- _How to complete this task_
Only lines containing "Cawley" belong in the answer, each copied from the entries below.

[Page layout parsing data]
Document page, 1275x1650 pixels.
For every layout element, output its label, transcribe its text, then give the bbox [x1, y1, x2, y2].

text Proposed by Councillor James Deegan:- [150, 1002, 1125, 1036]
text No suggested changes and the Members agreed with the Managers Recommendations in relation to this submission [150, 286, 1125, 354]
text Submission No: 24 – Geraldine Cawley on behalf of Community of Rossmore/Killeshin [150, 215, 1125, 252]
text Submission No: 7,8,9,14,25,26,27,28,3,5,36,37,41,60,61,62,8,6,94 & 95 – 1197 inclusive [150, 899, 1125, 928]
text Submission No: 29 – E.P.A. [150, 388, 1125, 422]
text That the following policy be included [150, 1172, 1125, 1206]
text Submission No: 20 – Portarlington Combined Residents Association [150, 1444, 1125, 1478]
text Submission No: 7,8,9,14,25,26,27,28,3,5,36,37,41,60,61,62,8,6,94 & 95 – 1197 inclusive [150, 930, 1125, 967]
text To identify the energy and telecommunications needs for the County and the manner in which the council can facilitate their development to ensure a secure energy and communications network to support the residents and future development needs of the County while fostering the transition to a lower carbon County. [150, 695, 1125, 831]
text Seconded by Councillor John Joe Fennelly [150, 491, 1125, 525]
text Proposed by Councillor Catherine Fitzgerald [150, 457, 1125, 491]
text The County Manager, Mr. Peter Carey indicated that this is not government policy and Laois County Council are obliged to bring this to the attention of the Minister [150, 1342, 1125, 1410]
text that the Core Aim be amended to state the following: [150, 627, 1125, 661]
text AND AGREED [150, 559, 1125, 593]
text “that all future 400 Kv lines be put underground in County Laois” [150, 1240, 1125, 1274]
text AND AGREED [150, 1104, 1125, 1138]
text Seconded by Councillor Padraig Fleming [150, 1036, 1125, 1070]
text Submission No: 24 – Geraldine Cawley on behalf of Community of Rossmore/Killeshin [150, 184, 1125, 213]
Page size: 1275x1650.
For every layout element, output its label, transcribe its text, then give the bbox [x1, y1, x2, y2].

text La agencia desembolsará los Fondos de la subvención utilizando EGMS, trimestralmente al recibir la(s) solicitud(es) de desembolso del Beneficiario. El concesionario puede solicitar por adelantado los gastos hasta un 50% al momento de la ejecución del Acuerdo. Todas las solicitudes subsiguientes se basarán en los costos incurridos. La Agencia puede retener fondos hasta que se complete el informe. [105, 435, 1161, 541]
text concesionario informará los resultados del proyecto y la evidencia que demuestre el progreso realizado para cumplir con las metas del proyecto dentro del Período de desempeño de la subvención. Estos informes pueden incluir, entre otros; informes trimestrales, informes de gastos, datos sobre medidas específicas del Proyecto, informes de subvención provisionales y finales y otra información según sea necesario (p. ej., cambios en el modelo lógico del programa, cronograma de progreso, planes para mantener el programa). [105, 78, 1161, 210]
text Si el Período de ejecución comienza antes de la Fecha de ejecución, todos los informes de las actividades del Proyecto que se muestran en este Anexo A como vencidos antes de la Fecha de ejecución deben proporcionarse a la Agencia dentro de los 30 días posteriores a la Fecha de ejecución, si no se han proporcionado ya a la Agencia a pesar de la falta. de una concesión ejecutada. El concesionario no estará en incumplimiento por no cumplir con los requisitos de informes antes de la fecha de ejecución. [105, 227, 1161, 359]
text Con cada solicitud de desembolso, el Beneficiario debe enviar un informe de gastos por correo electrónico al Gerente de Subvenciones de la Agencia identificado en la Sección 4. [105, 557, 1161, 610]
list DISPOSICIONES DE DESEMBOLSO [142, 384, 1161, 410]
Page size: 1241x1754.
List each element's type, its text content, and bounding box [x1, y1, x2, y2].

- _Answer to the exercise_
text Submission No: 24 – Geraldine Cawley on behalf of Community of Rossmore/Killeshin [150, 215, 1125, 252]
text Submission No: 24 – Geraldine Cawley on behalf of Community of Rossmore/Killeshin [150, 184, 1125, 213]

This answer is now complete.